Date Fri, 05 Jun 2009 13:13:12 GMT
On Fri, Jun 5, 2009 at 2:53 PM, Greg Brown<gkbrown@mac.com> wrote:
>> java and javax are reserved namespaces for platform classes, so I
>> don't see their relevance here.
> The relevance is that Pivot's classes are meant to replace many of these
> platform classes, and should therefore be given equal billing.

Is not relevant. Logger from log4j is meant to replace java's logger
class. Yet it lives in org.apache.log4j Wicket's Component class is
meant to replace Swing's Component, JSF's Component, yet it lives in
org.apache.wicket. This is not relevant.

>> Regarding "outdated"... not using the reversed fully qualified domain
>> name was the way old projects named their packages. That is the
>> outdated variety. Even junit, which is has been around since the early
>> days has converted to org.junit.
> I'm suggesting that the TLD prefix is outdated. I'd much prefer "junit.*" to
> "org.junit.*", for example.

● **ENTRIES SHOWN**
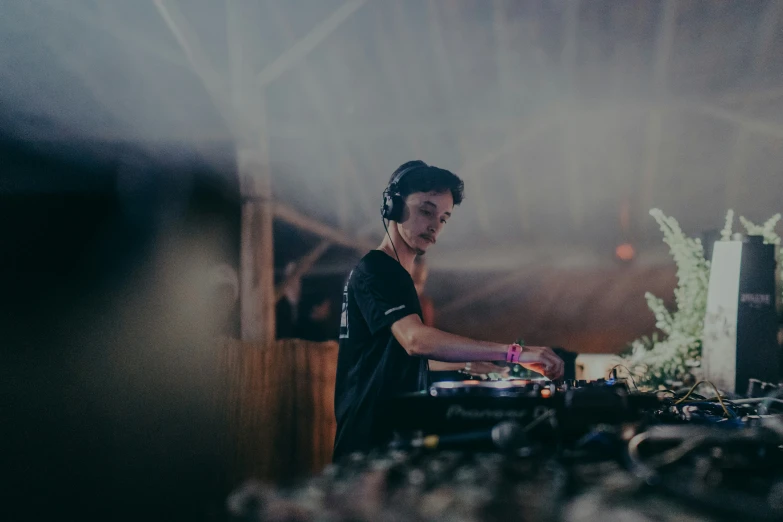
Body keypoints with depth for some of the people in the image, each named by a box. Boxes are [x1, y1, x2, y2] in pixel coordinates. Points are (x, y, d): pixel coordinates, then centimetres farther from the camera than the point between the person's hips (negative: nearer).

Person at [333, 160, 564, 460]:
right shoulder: (377, 271, -13)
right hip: (371, 445, -10)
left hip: (389, 440, 10)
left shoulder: (392, 275, 20)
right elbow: (417, 340, -30)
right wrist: (514, 353, -35)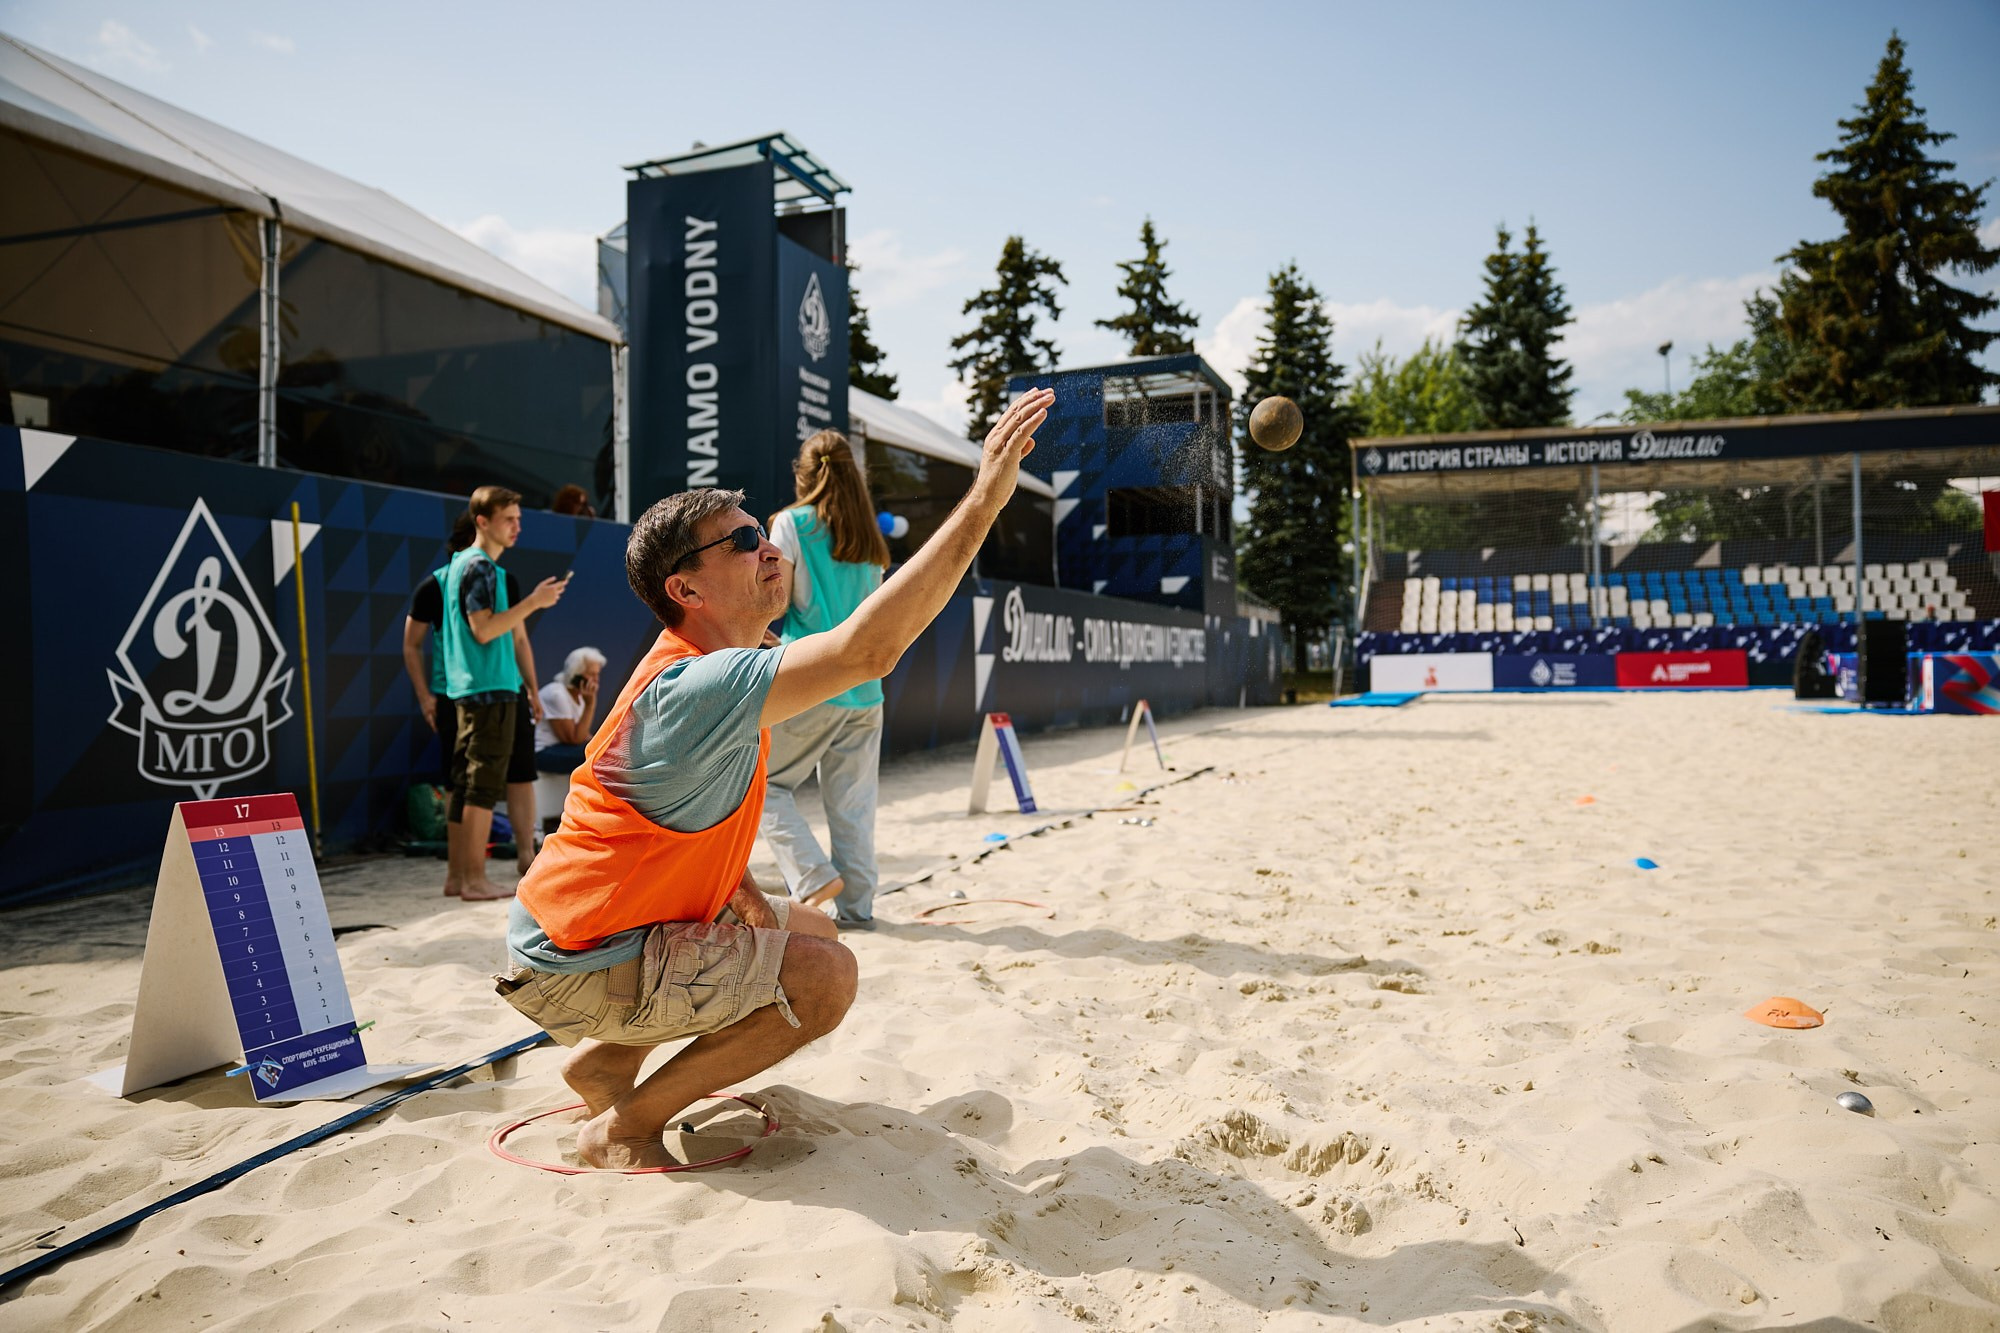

● **WORK INSTRUCTION**
From the email about Java package naming, output the stretch from "Is not relevant. Logger" through "This is not relevant." word for word.

● **RESPONSE TO THE EXERCISE**
Is not relevant. Logger from log4j is meant to replace java's logger
class. Yet it lives in org.apache.log4j Wicket's Component class is
meant to replace Swing's Component, JSF's Component, yet it lives in
org.apache.wicket. This is not relevant.